City crews began removing ornamental Japanese cherry trees in Beacon Hill Park on Thursday.

In all, 35 of the cherry trees planted in 1990 near Circle Drive will be removed, said Rob Hughes, the City of Victoria’s supervisor of arboriculture and natural areas.

“Unfortunately, despite our best efforts to get those trees established, they have continued to decline over many years,” Hughes said.

“The site was probably not the best site, condition-wise, for the trees as it’s really dry in the summer there and in some areas really wet in the winter.”

All of the trees being removed are either dead or in serious decline.

Replacement trees will be planted, but just where and what species is yet to be determined.

“We’d like to plant along that edge of the street and we’ll be working over the next several months to come up with a plan to look at replanting along there,” Hughes said.

Several other trees are also slated for removal this year, Hughes said. They will also be replaced.

“There’s a mixture of different species,” he said, including some native to the area. They include four Garry oak trees, five Scots pine, two mountain ash, two Lawson cypress, two paper birch, a small Douglas fir, a big leaf maple and a big leaf magnolia.
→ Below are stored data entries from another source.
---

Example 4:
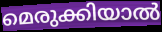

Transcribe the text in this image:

മെരുക്കിയാൽ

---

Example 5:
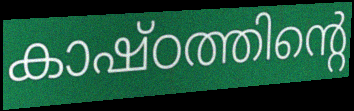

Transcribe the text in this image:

കാഷ്ഠത്തിന്റെ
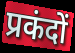
प्रकंदों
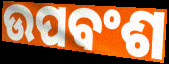
ଉପବଂଶ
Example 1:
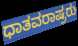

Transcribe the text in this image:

ಧಾತವರಾಷ್ರರು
Some of the trees slated for removal are near the heron rookery in the park and probably won’t be removed until the fall, after the young have finished fledging.
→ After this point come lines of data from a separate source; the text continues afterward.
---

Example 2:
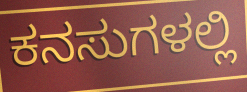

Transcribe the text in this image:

ಕನಸುಗಳಲ್ಲಿ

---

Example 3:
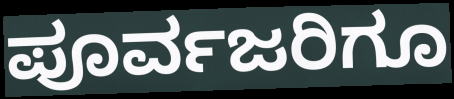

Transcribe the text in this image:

ಪೂರ್ವಜರಿಗೂ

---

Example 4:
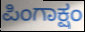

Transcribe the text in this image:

ಪಿಂಗಾಕ್ಷಂ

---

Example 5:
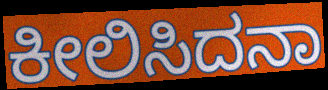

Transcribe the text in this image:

ಕೀಲಿಸಿದನಾ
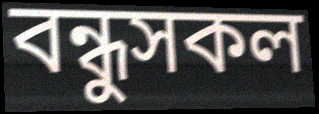
বন্ধুসকল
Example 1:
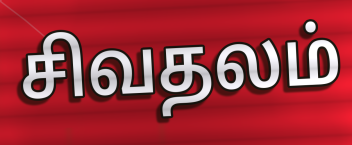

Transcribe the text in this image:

சிவதலம்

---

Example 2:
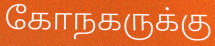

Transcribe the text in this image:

கோநகருக்கு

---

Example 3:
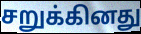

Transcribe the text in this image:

சறுக்கினது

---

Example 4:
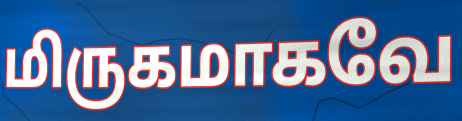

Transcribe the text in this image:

மிருகமாகவே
“Our mandate, or goal is to preserve trees as long as possible and we do that through a lot of pruning work, reduction work. In some cases, if the tree is very valuable, we look at cabling or bracing a tree,” Hughes said.

“But in these cases, the trees are at the point that they have declined so much there is no opportunity to do that.”

Hughes said there are about 6,200 trees growing in Beacon Hill Park.

The city also looks at preserving tree trunks or stumps for wildlife purposes.